We eat here partly out of nostalgia. The pizza is fine, not great, the service is indifferent, the dining room typically Swiss, dark wood. Interestingly, a lot of locals eat here and are warmly greeted. I have to give Restaurant Pizzeria Steinbock 6 points as it really is nothing special. Prices, for the area, are not bad. And we had decent beer.
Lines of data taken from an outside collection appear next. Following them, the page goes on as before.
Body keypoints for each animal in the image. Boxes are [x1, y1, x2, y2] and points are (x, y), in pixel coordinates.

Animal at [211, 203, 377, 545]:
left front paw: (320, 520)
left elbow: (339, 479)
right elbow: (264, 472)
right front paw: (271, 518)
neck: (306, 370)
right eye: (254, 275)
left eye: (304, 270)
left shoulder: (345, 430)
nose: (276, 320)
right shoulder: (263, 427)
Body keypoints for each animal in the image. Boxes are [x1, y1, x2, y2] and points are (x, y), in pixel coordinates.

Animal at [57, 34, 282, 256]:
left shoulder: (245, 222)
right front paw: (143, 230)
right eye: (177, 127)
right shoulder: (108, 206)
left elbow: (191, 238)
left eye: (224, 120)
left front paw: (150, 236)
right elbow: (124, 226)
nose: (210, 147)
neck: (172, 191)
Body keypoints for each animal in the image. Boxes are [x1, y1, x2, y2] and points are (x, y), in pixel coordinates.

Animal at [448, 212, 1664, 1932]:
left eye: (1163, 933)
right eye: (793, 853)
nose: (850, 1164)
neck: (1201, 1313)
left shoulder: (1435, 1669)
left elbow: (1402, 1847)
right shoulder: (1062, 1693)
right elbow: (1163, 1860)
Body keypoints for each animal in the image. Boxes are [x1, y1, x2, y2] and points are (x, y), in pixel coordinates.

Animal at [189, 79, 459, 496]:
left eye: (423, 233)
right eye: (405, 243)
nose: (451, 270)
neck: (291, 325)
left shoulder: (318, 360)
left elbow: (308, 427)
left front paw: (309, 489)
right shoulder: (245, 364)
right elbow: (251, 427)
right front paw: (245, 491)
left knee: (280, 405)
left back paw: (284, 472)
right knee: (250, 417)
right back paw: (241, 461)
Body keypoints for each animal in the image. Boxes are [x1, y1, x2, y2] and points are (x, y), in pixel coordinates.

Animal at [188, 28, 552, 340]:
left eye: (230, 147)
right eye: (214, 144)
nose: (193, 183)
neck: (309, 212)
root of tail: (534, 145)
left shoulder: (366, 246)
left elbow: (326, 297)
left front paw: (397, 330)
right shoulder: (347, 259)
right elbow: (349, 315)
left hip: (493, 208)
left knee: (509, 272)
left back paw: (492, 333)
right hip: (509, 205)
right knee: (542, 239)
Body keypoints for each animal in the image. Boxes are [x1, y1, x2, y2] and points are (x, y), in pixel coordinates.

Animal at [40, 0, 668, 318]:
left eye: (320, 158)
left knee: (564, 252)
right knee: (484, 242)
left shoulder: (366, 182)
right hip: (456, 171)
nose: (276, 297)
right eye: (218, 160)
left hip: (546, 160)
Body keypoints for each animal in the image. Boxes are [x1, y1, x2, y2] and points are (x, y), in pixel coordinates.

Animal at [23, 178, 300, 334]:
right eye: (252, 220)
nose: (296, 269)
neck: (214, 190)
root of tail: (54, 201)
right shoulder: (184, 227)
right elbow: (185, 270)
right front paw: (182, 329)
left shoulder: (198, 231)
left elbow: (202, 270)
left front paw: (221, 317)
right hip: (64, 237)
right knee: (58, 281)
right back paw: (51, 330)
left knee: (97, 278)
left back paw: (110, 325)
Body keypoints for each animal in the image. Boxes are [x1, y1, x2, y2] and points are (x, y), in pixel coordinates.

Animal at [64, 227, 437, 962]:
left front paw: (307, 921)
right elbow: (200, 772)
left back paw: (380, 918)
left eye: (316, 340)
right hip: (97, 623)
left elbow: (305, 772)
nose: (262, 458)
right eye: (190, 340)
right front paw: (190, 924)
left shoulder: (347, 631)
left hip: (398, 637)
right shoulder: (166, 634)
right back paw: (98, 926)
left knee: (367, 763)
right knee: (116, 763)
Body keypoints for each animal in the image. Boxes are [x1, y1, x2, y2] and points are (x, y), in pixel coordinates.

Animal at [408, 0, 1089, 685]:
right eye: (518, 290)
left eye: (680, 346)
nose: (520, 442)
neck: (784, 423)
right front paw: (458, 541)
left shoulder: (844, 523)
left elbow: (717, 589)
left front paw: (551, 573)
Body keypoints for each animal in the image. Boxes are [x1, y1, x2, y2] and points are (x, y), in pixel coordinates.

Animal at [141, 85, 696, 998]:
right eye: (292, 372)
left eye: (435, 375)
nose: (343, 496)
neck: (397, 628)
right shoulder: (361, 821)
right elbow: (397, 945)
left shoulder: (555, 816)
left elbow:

Moving to the French-speaking part of Switzerland, we found another fine-dining approach to pizza: white tablecloths, attached to the opera house. This is Restaurant du Theatre. The menu is quite high-end (foie gras or partridge anyone?) and goes well beyond pizza, but you know why we were there. Despite our proletarian tastes, the host and servers treated us with quiet deference. They should: pizzas averaged $24 per person! Wine-by-the-glass was also expensive at $7.50 per deciliter (about 3.4 ounces). We can down a deciliter in no time. Gulp.
The restaurant is huge with function rooms and a lovely terrace.
Was it good? Yes, indeed it was! The pizzaiola was right there in the dining room with his wood-fired oven churning out pies for an appreciative audience. Maybe not the best crust and the sauce was a little bland, but overall a fine product in a lovely space. Although the restaurant has a high-end feel and menu, if they did not serve pizza there would have been very few diners. From a single diner reading a book over his pizza to a lively family of five with a few two-tops as well, pizza dominated the food orders. I shudder to think what the bill was for the family of five!
My pizza, with eggplant and basil. Delicious!
Ric’s choice, salami piccanti with capers and olives.
Restaurant du Theatre gets 8 points: service a 3, ambiance a 3, and for the pizza, 2.
For now, pizza eating will take a backseat to healthier eating at Casa Barton. Seven weeks of travel takes a toll.